Augustin Cami est l’auteur d’un seul roman. Le succès qu’il a rencontré est tel qu’il n’a pas besoin d’en écrire un second pour être invité partout. Il a une jolie petite gueule, de la repartie, ce qu’il faut de culture, et un avis sur tout. Baroudeur au grand cœur, féru d’écologie, pourfendeur du capitalisme, ses prises de position sont attendues comme le Messie, reprises, notées, analysées. Les journalistes se l’arrachent parce qu’il est un bon client, comme on dit. Avec lui, l’audimat pète les scores et internet s’affole. Quand il ne donne pas son point de vue sur les plateaux télé, il s’adonne aux joies des communiqués sur Facebook ou Insta. Alors, quand les flics le convoquent parce qu’il pourrait, avec ses posts corrosifs, entraîner dans sa vindicte quelques fans en mal de reconnaissance, il crie à l’injustice, à la censure. Une chose en amenant une autre, c’est à un déferlement de situations incontrôlables qu’il va devoir faire face.

Fut un temps où l’on disait le silence d’or. Où les gens n’étaient pas atteints du syndrome du cordonnier, affection où par « excès de confiance, on se croit légitime sur tous les sujets », nous explique l’auteur en cours de récit.
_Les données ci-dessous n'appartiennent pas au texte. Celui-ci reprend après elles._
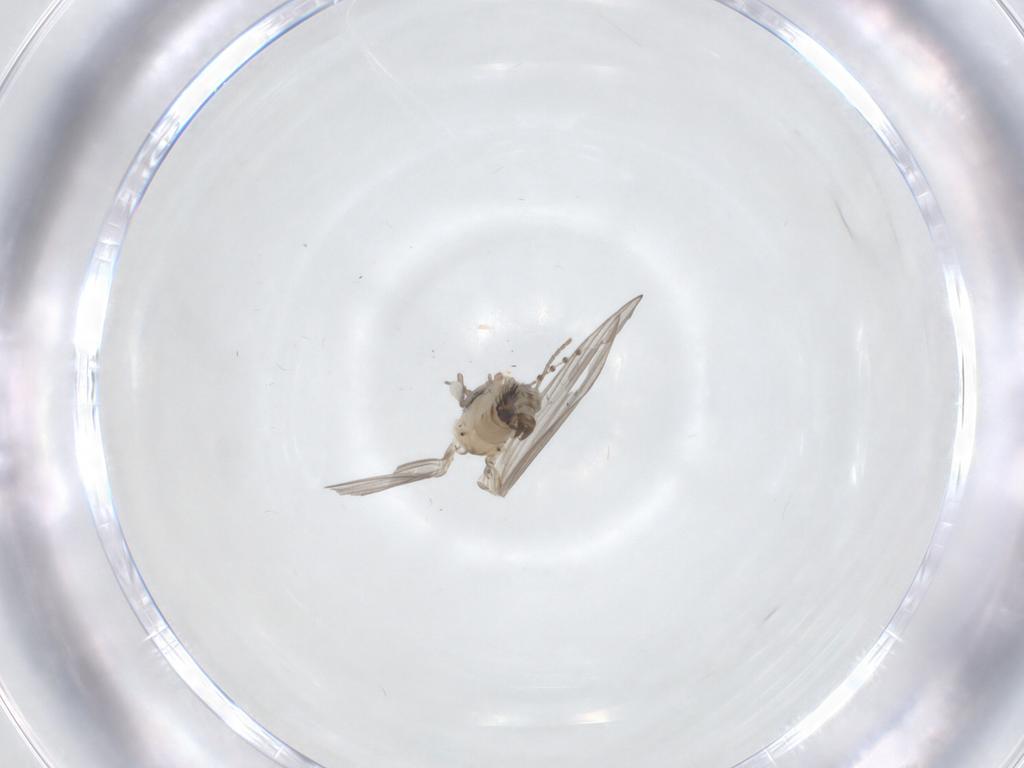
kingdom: Animalia
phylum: Arthropoda
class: Insecta
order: Diptera
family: Psychodidae
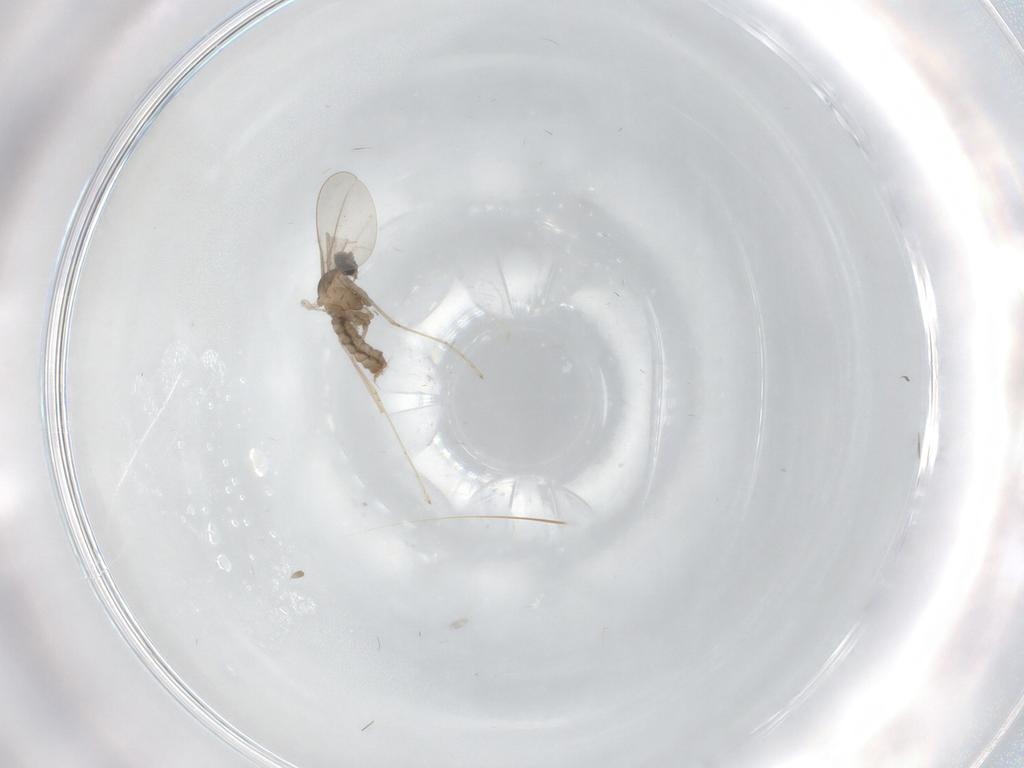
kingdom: Animalia
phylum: Arthropoda
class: Insecta
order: Diptera
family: Cecidomyiidae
Un temps reposant, loin de l’agitation médiatique moderne alimentée quotidiennement par les prétendues punchlines des politiciens, écrivains et autres influenceurs. Avec son Augustin, intello réfractaire à toute forme d’autorité, englué néanmoins dans les affres de la recherche constante de la célébrité pour continuer d’exister, Rutès pointe les défauts de notre présent. A cette effervescence, il oppose une autre temporalité avec les personnages secondaires auprès desquels Cami se ressource. Sa fille de treize ans le remet à sa place à coups de remarques sorties des 80’s. Son pote Greg, tenancier d’un bar de quartier dans son jus est fan de Renaud et garant de valeurs surannées. Et l’on se prend à rêver que comme Augustin, dont on ne cesse d’associer l’image à ces personnalités, brillantes mais si présentes qu’elles finissent par fatiguer, certains se servent plus de leurs mouilles pour descendre des demis au comptoir d’un zinc qu’à l’ouvrir sans arrêt et nous dire quoi penser sur n’importe quel sujet.